The colour yellow is used by brands such as Ferrari and Ikea tapping into our aspirations and making us feel excited. Some brands choose to use yellow as the border for their website design. A splash of yellow can help website visitors associate your brand with something positive.
Yellow is the most visible colour of the spectrum. The human eye processes yellow first. This explains why it is used for cautionary signs and emergency rescue vehicles. In fact, our peripheral vision is 2.5 times higher for yellow than red. Yellow has a high light reflectance value and acts as a secondary light source. Excessive use of bright yellow can irritate our eyes.
The emotional perception of green is dependent on the shade. Bright warm yellow-greens are energising, deeper blue-greens relaxing, and earthy greens more natural.
Associated with the season of spring, green is a symbol of life, fertility and nature. Green is also a status symbol for wealth and ambition. Since it takes dominance in the natural world, green takes a lot of space in the human eye's spectrum. This makes it an ideal background in design because it is visible anywhere. Green also has soothing effects on our vision.
Did you know traffic lights are green all over the world? And there are more shades of green than that of any other.

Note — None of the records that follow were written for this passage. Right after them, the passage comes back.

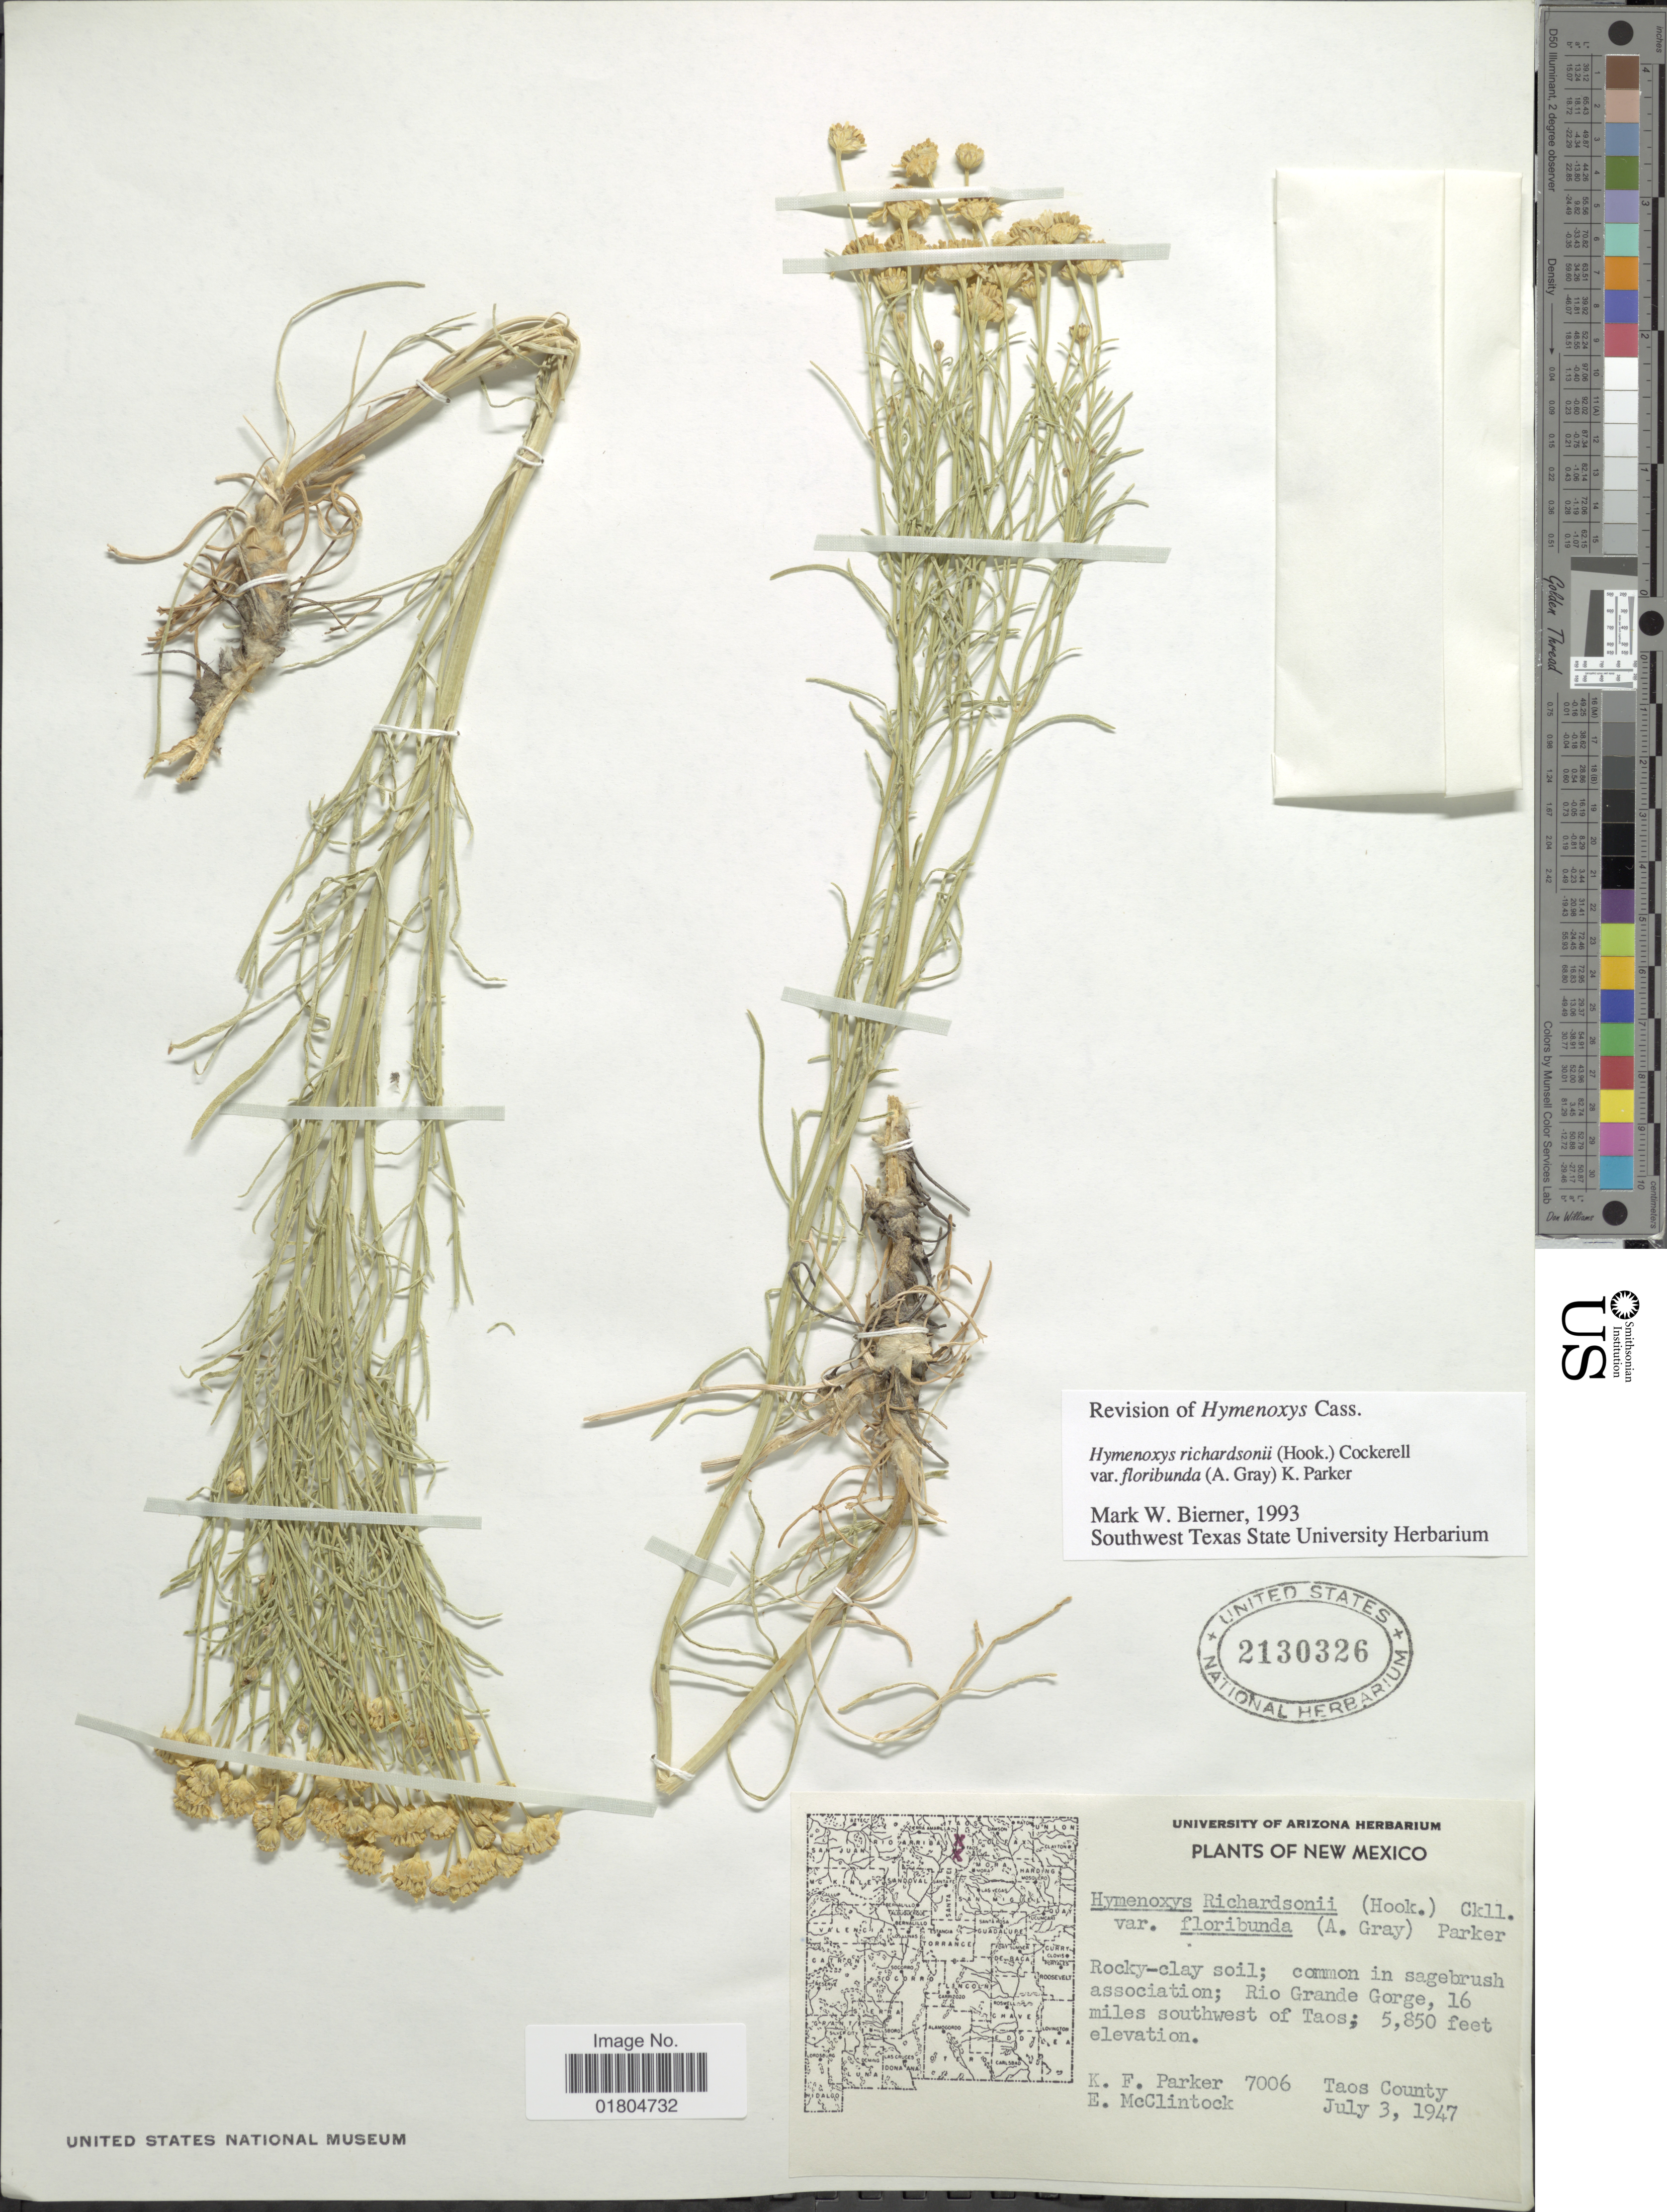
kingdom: Plantae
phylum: Tracheophyta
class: Magnoliopsida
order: Asterales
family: Asteraceae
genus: Hymenoxys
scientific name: Hymenoxys richardsonii var. floribunda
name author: (A. Gray) K.F. Parker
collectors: K. F. Parker & E. McClintock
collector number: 7006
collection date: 1947-07-03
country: United States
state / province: New Mexico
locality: Rio Grande Gorgem 16 miles southwest of Taos. Taos County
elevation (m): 1783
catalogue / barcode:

Simplicity and purity are the overwhelming associations with white in branding. The colour white aids mental clarity assists in cleanliness and promotes thought. Using white in your logo design makes it look clean and simple. It is used a lot in the non-for –profit sector due it symbolising positivity.
Where white is far from ubiquitous, however, is in the technology and computing sectors. Whether it's the soothing simplicity of its packaging, the simple purity of its logo or the fact that iPhones and iPads are available in white, Apple's use of white is nothing short of iconic.
There are no shades of pure white because the colour is the combination of all colours. Different sources are used in the production of white though. Colour manufacturers normally use lead, zinc or titanium to produce this colour.
Visually, white gives a heightened perception of space. The negative effect of white on warm colours is they can look and feel garish.
Like all colours, pink is diverse conjuring up different images from romance to breast cancer. Pink is primarily recognised as a feminine colour. It is a symbol of hope and awareness in the fight against breast cancer. However, in Japan, pink has a masculine association. Pink cherry tree blossoms are said to represent fallen Japanese warriors.
Depending on the shade of pink used, its usage has the power to direct communication in a powerful way. Generally speaking, every variation of pink can be either stimulating or calming. Bright and warm pinks like fuchsia or magenta are vibrant, youthful and encourage a sense of confidence. Communicating similar energy as the colour red, these pinks motivate action and fuel creative thought. However, subdued and muted pinks convey a different story.
Pink is still the dominant brand colour for products aimed at females: from the soft pale pinks used in perfume packaging to the hot pinks used to create that must-have toy for young girls.
Pink’s associations with femininity aren’t as traditional as we may think though, dating back only 70 years. Before that pink and red carried the same connotations. During the mid 20th Century a shift took place. The ability to know the sex of an unborn baby meant baby clothes could easily be targeted and companies took advantage. Pink and blue became the chosen colours to represent girls and boys. This was accelerated by the arrival of the world’s best-selling doll. Barbie hit our shelves in 1959. Selling over a billion dolls, she’s made pink her own and the colour to be seen in for little girls everywhere.
Colour psychology is undoubtedly a fascinating topic and one that triggers a lot of debate. A brands choice of colour is instrumental in its branding and should reflect its personality. Dependent on the shade used, colours have very different meanings. Our experiences and culture also have a huge impact on how we perceive colour.